The Harwood Museum of Art announced its upcoming exhibition Santo Lowride: Norteño Car Culture and the Santo Tradition.
Planned to correspond with lowrider cruise season, the exhibition opens May 29 and runs through Oct. 10. The entire ground floor of the museum will be devoted to the Santo Lowride experience. In this exhibition, santeros, santeras and famed lowrider artists cruise low ’n’ slow side-by-side to make apparent how these two art forms share subject matter and religious function, binding them across past and present peoples. Lowrider car hoods, trunks, wheel wells, upholstery, bikes and motorcycles, photographs and videography will be on exhibit alongside 19th and 20th-century santos and contemporary devotional art.
Cara Romero, Coyote Tales No. 1, 2017, 37” x 37”, Edition of 5, Limited Edition Archival Fine Art Photograph. Printed by the artist on Legacy Platine Papers. Courtesy of the artist.
Curator Nicole Dial-Kay said award-winning Santa Fe based scholar Carmella Padilla and photographer Jack Parsons were one of the inspirations for the exhibition. They are also the co-authors of “Low n slow: Lowriding in New Mexico."
“Carmella Padilla is a wonderful scholar,” Dial-Kay said. “In her book ‘Low n slow’ she talks about how lowriders are a continuation of the unique Northern New Mexican tradition of devotional arts, not only in the religious imagery that’s painted on them, but in this idea that they are a vessel between the terrestrial world and the heavenly world.”
Dial-Kay worked with three advisers for the Santo Lowride exhibition: Carmella Padilla, Rob Vanderslice and Toby Morfin, who provided an insider view of the lowriding community of Northern New Mexico. Vanderslice emphasizes that the lowrider community of New Mexico is unique and is known for how it integrates religion into its artistic expression. This distinguishes it from the lowriding culture of California and other places.
More than 30 artists are included in the Santo Lowride exhibition. They come from Albuquerque, Santa Fe, Española, Taos and surrounding communities. Collectively, they represent the diverse expression of Northern New Mexico’s devotional artists, as well as the many specialty artists involved in the lowrider aesthetic tradition such as car builders, automotive painters, graffiti artists, pinstripers and upholsterers.

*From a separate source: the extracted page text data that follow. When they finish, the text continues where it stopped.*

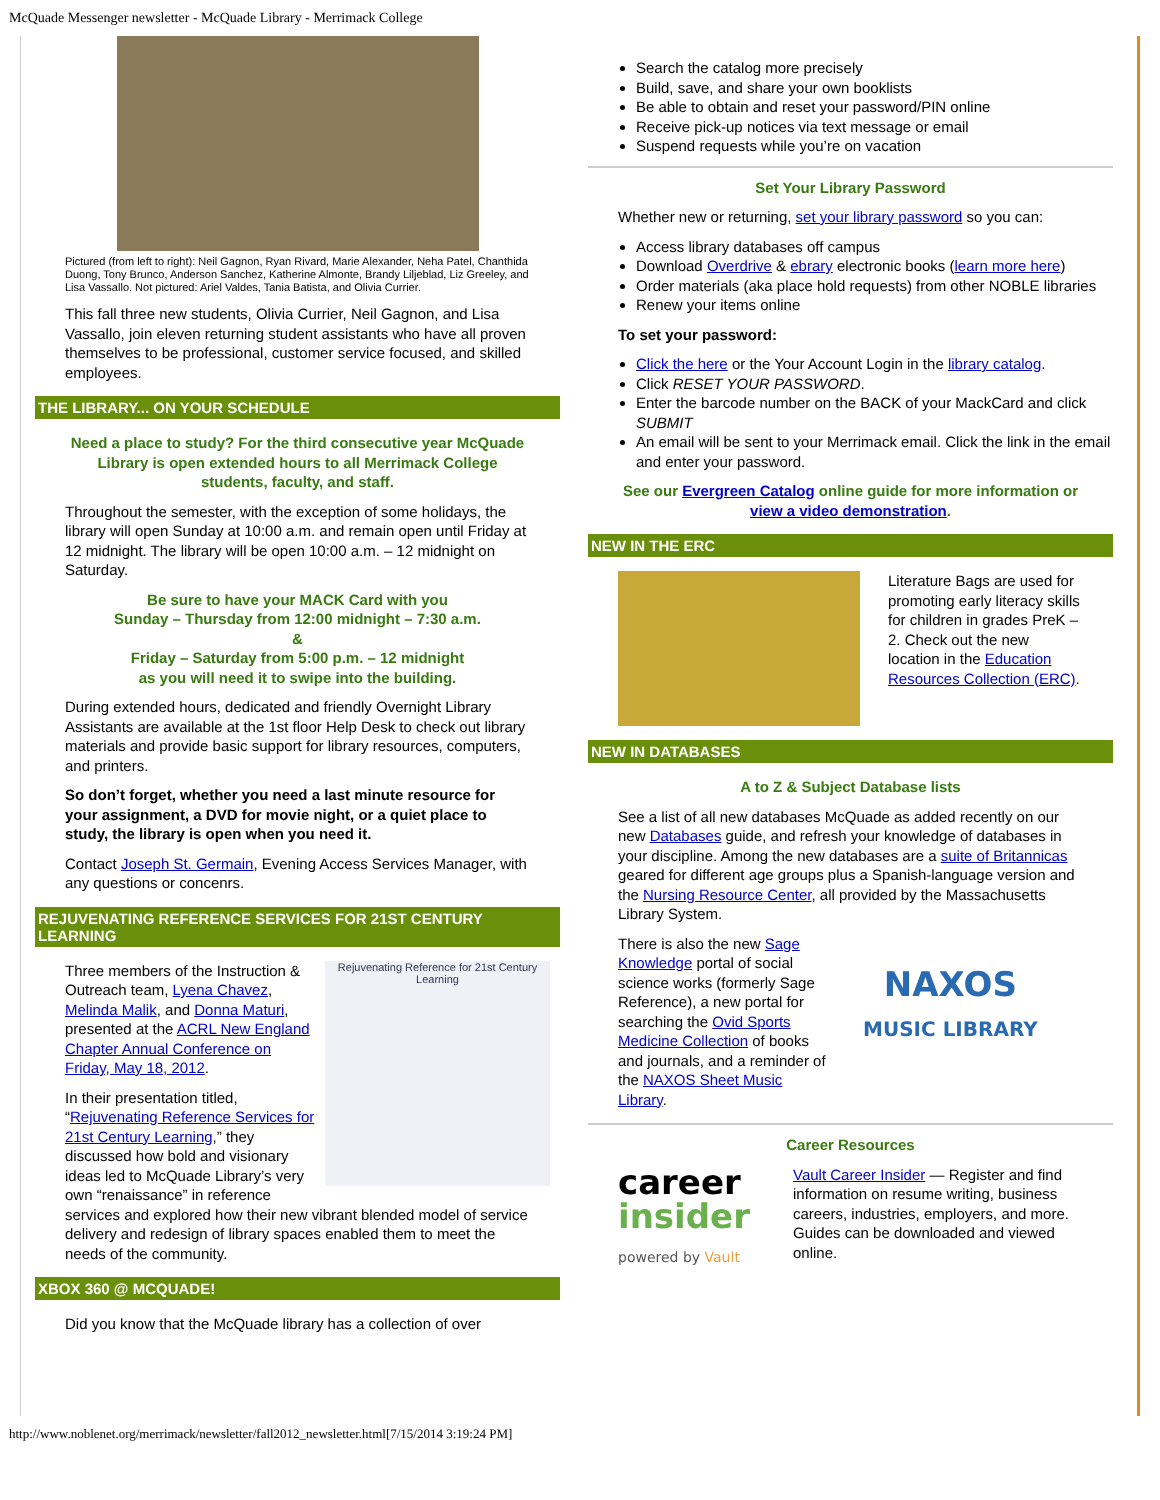McQuade Messenger newsletter - McQuade Library - Merrimack College
Pictured (from left to right): Neil Gagnon, Ryan Rivard, Marie Alexander, Neha Patel, Chanthida Duong, Tony Brunco, Anderson Sanchez, Katherine Almonte, Brandy Liljeblad, Liz Greeley, and Lisa Vassallo. Not pictured: Ariel Valdes, Tania Batista, and Olivia Currier.
This fall three new students, Olivia Currier, Neil Gagnon, and Lisa Vassallo, join eleven returning student assistants who have all proven themselves to be professional, customer service focused, and skilled employees.
THE LIBRARY... ON YOUR SCHEDULE
Need a place to study? For the third consecutive year McQuade Library is open extended hours to all Merrimack College students, faculty, and staff.
Throughout the semester, with the exception of some holidays, the library will open Sunday at 10:00 a.m. and remain open until Friday at 12 midnight. The library will be open 10:00 a.m. – 12 midnight on Saturday.
Be sure to have your MACK Card with you
Sunday – Thursday from 12:00 midnight – 7:30 a.m.
&
Friday – Saturday from 5:00 p.m. – 12 midnight
as you will need it to swipe into the building.
During extended hours, dedicated and friendly Overnight Library Assistants are available at the 1st floor Help Desk to check out library materials and provide basic support for library resources, computers, and printers.
So don’t forget, whether you need a last minute resource for your assignment, a DVD for movie night, or a quiet place to study, the library is open when you need it.
Contact Joseph St. Germain, Evening Access Services Manager, with any questions or concenrs.
REJUVENATING REFERENCE SERVICES FOR 21ST CENTURY LEARNING
Rejuvenating Reference for 21st Century Learning
Three members of the Instruction & Outreach team, Lyena Chavez, Melinda Malik, and Donna Maturi, presented at the ACRL New England Chapter Annual Conference on Friday, May 18, 2012.
In their presentation titled, “Rejuvenating Reference Services for 21st Century Learning,” they discussed how bold and visionary ideas led to McQuade Library’s very own “renaissance” in reference services and explored how their new vibrant blended model of service delivery and redesign of library spaces enabled them to meet the needs of the community.
XBOX 360 @ MCQUADE!
Did you know that the McQuade library has a collection of over
Search the catalog more precisely
Build, save, and share your own booklists
Be able to obtain and reset your password/PIN online
Receive pick-up notices via text message or email
Suspend requests while you’re on vacation
Set Your Library Password
Whether new or returning, set your library password so you can:
Access library databases off campus
Download Overdrive & ebrary electronic books (learn more here)
Order materials (aka place hold requests) from other NOBLE libraries
Renew your items online
To set your password:
Click the here or the Your Account Login in the library catalog.
Click RESET YOUR PASSWORD.
Enter the barcode number on the BACK of your MackCard and click SUBMIT
An email will be sent to your Merrimack email. Click the link in the email and enter your password.
See our Evergreen Catalog online guide for more information or view a video demonstration.
NEW IN THE ERC
Literature Bags are used for promoting early literacy skills for children in grades PreK – 2. Check out the new location in the Education Resources Collection (ERC).
NEW IN DATABASES
A to Z & Subject Database lists
See a list of all new databases McQuade as added recently on our new Databases guide, and refresh your knowledge of databases in your discipline. Among the new databases are a suite of Britannicas geared for different age groups plus a Spanish-language version and the Nursing Resource Center, all provided by the Massachusetts Library System.
There is also the new Sage Knowledge portal of social science works (formerly Sage Reference), a new portal for searching the Ovid Sports Medicine Collection of books and journals, and a reminder of the NAXOS Sheet Music Library.
NAXOS
MUSIC LIBRARY
Career Resources
career
insider
powered by Vault
Vault Career Insider — Register and find information on resume writing, business careers, industries, employers, and more. Guides can be downloaded and viewed online.
http://www.noblenet.org/merrimack/newsletter/fall2012_newsletter.html[7/15/2014 3:19:24 PM]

The Santo Lowride artists include:
- José Rafael Aragón
- Patrociño Barela
- Nanibah Chacon
- Pedro Antonio Fresquís
- Mike Giant
- Victor Goler
- Nicholas Herrera
- Joseph Leyba a.k.a. Blast Factory
- Felix Lopez
- Randy Martinez
- Julio Martinez
- Arthur “Lowlow” Medina
- Joan Medina
- El Moises
- Antonio Molleno
- Toby Morfin
- José Benito Ortega
- Jack Parsons
- Corey Ringo
- Jerome Rocha
- Cara Romero
- Kate Russell
- Rose B. Simpson
- Bill Sisneros
- Mario Sisneros
- Luis Tapia
- Rob Vanderslice
- Benny Vigil
- Patrick Vigil
Nicholas Herrera, a beloved contemporary santos carver from El Rito whose work has been shown at the Smithsonian American Art Museum, has always worked with cars, wood and welding. Herrera rescued a 1939 Chevy Coupe from an arroyo and painted the vehicle with religious imagery from bumper to bumper, transforming the car into his “Lowrider Shrine.” He says the car is mestizo, made of mixed parts, like himself.
“When the Spanish came in, they had their fancy horses and silver. They had their horses decorated, and that’s like our lowriders now,” Herrera said.
Rose B. Simpson, a mixed-media artist from Santa Clara Pueblo, created “Maria,” a stunning refurbished 1985 Chevrolet El Camino. Named for famed Pueblo potter Maria Martinez, the lowrider is painted with designs inspired by traditional Tewa black on black pottery. Simpson is preparing a replica of Maria’s hood for the Harwood exhibition.
Chimayó artists Arthur “Lowlow” Medina and the late Randy Martinez are known as the originators of the uniquely New Mexican lowrider tradition of painting large religious murals on cars. Their artistic masterpieces feature saints as well as pre-Columbian imagery and New Mexico churches and altars. An iconic car painted by Martinez will be shown as part of Santo Lowride. Medina will exhibit two pieces: a custom-made lowrider bike named “El Arado” (the plow) and a painted trunk depicting a lowrider parked at the Santuario de Chimayó. Medina designs and paints cars with the assistance of his wife Joan and their daughters. Their work style is emblematic of the importance of family within lowriding culture. He said it was very important to celebrate the history and culture of Northern New Mexico.
“The way I look at it is we have to make sure we keep on watering that seed, so it does not fade away,” Medina said. “It gives us the opportunity to show the talent that everybody has. We are blessed.”